Figure 2: Amount (upper, in million US Dollar) and number (lower) of agreements by donor

The great reduction – only few remain 
The composition of donors reflects salient political developments in Lebanon’s volatile post-war history. We identify five periods characterizing international assistance, each exhibiting a distinct composition of international donors providing grants and loans (figure 3). Three observations stand out. First, Lebanon had the most diversified set of donors in the period between February 1991 and May 2011 – reflecting widely-shared support from the international community. While the United States and Canada were only minor contributors after 1991, they increased their support in the period between 2005 and 2011. 

Second, GCC countries dominated financial assistance from 2011 until the election of President Michel Aoun in October 2016. Driven by large pledges from Saudi Arabia, GCC countries provided almost 62% of all loan and grant agreements during that period (even though parts of these pledges have not been disbursed). As security issues became a priority after the outbreak of Syria’s civil war, most contributions were in the form of grants and targeted supplies to security institutions. 

Third, in the period since October 2019, the diversity of donors has significantly reduced amid a paradigm shift in donor assistance. Most assistance has been driven by humanitarian projects amid worsening socio-economic conditions and increasingly targeted support in the form of in-kind contributions and support to non-governmental institutions (both of which are not reflected in our dataset), rather than providing loans or grants to state institutions. In that way, funding to state institutions declined to its lowest level in a decade, falling to $166 million in 2022 (the second-lowest annual funding since 1991). Notably, GCC countries almost entirely withdrew their financial support after the election of President Michel Aoun in 2016. After October 2019, the World Bank (68.8%) and the European Union (25.3%) remained as virtually the only institutions providing financial assistance via state institutions.

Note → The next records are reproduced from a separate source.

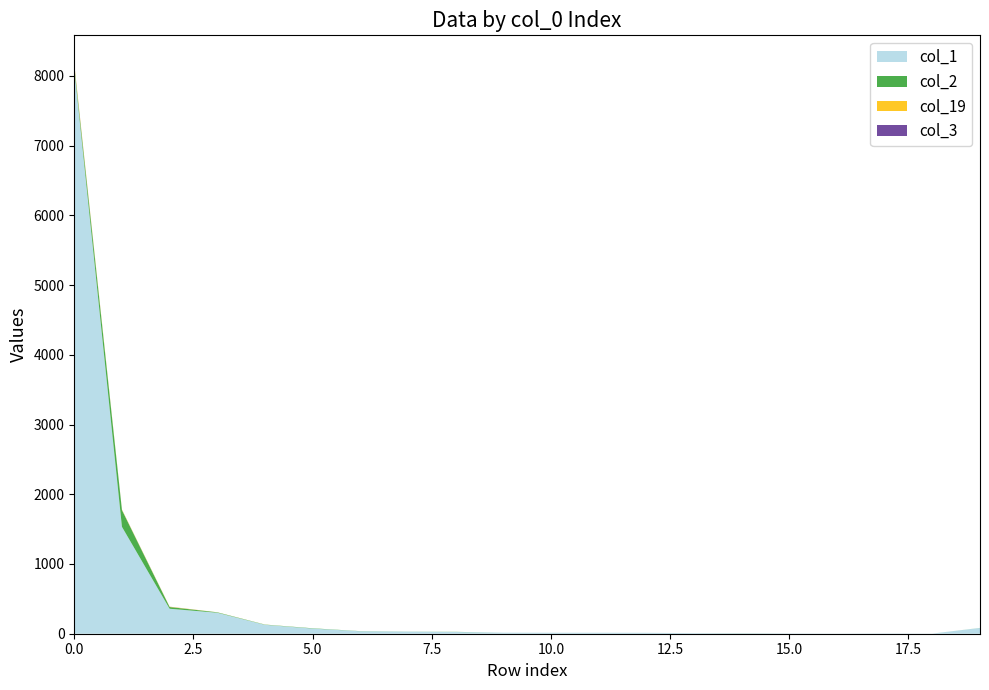

Does the chart have visible grid lines?

No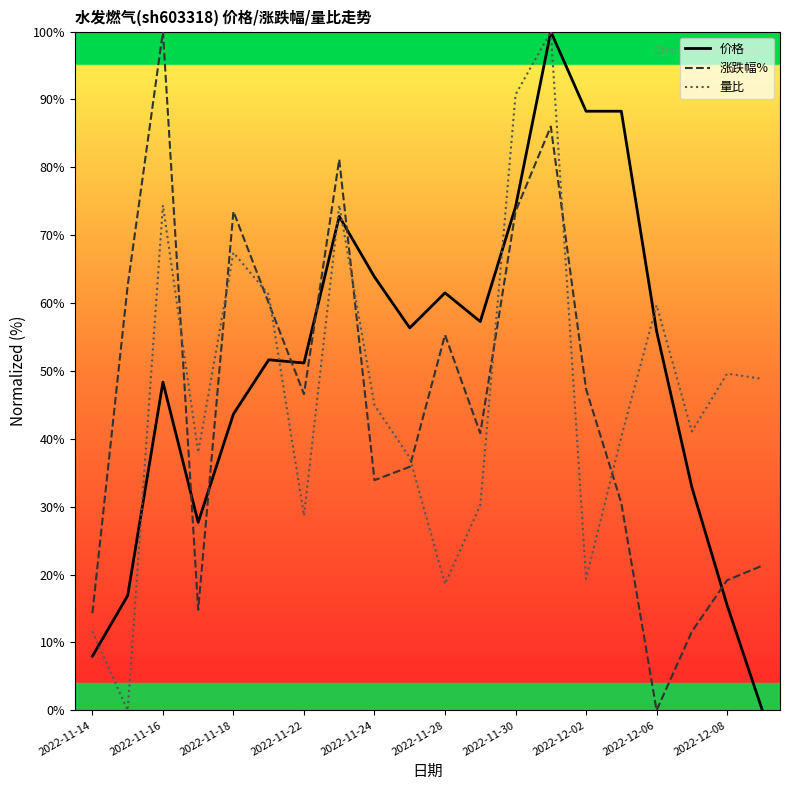

What is the greatest value displayed?

100.0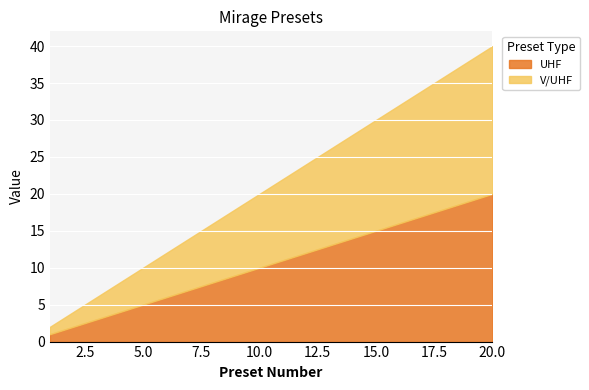

Reading left to right, what are all the values shown in this chart?

UHF: 1	2	3	4	5	6	7	8	9	10	11	12	13	14	15	16	17	18	19	20
V/UHF: 1	2	3	4	5	6	7	8	9	10	11	12	13	14	15	16	17	18	19	20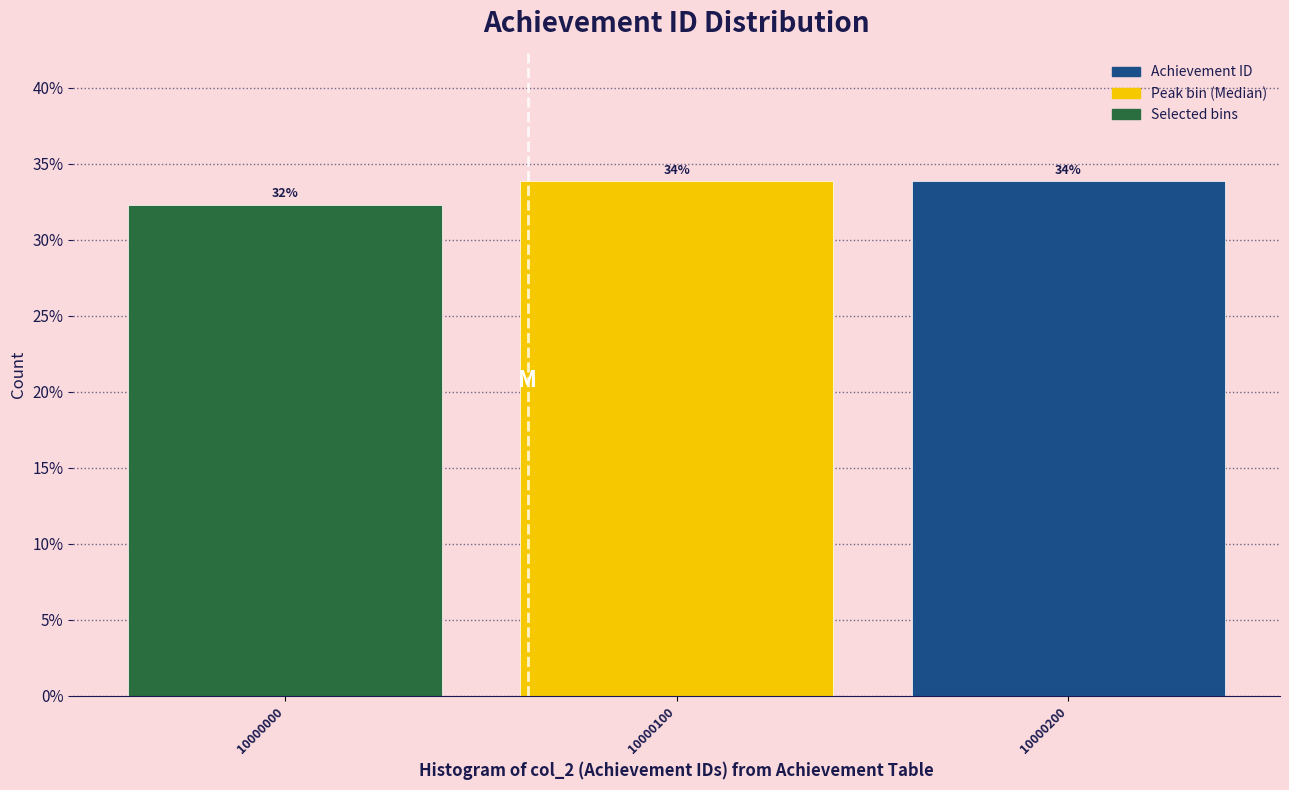

What is the sum of all values?

100.0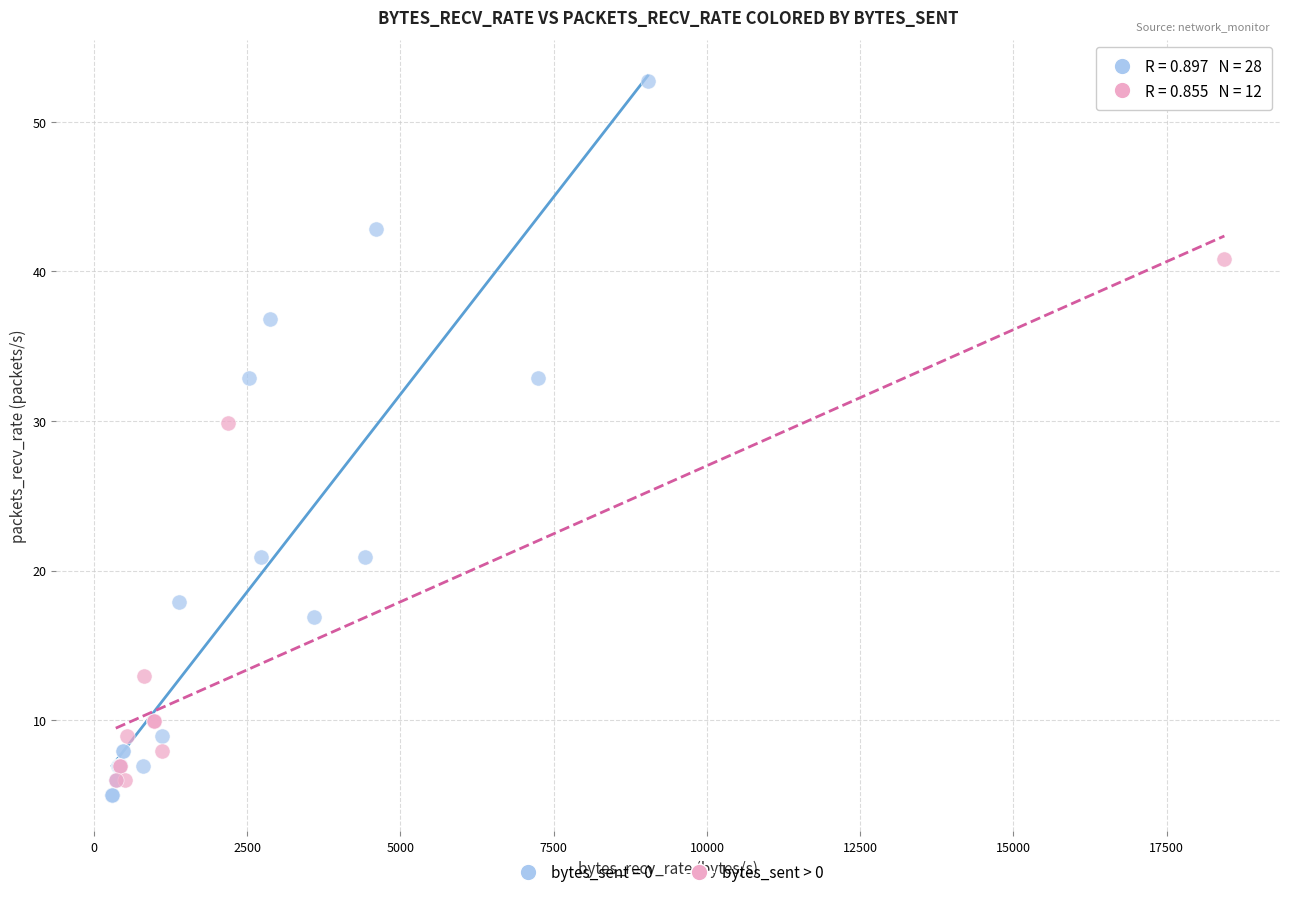

Which series contains the highest Y value?

bytes_sent = 0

Figure 3: Composition of donor contributions over periods in time (percent of amounts pledged in grants and loans)

Financial development assistance can be an important cornerstone for exiting the present-day financial and economic crisis. However, the intransigence of Lebanon’s elites to commit to the implementation of long-overdue reforms leaves only a few donors that continue to provide financial assistance to state institutions. As donors have changed their paradigm of development assistance, encouraging a larger set of donors to reengage is likely to remain an elusive quest for governments to come. 

 


1. The authors would like to thank Assad Thebian, founding director of Gherbal Initiative, for sharing the data with TPI as well as Najib Zoughaib and Wassim Maktabi for excellent research support and Hind Khaled for the designing the visuals. 

2. Amid recent reports of mismanagement in the administration of grants of various recipient institutions, the dataset might miss some grants in the immediate post-war period. It also does not include grants and loans that have been extended to non-governmental institutions (which are not recorded in the Official Gazette) or are provided as in-kind contributions. We also do not have access to data which shows which portion of these grants and loans have been disbursed or repaid.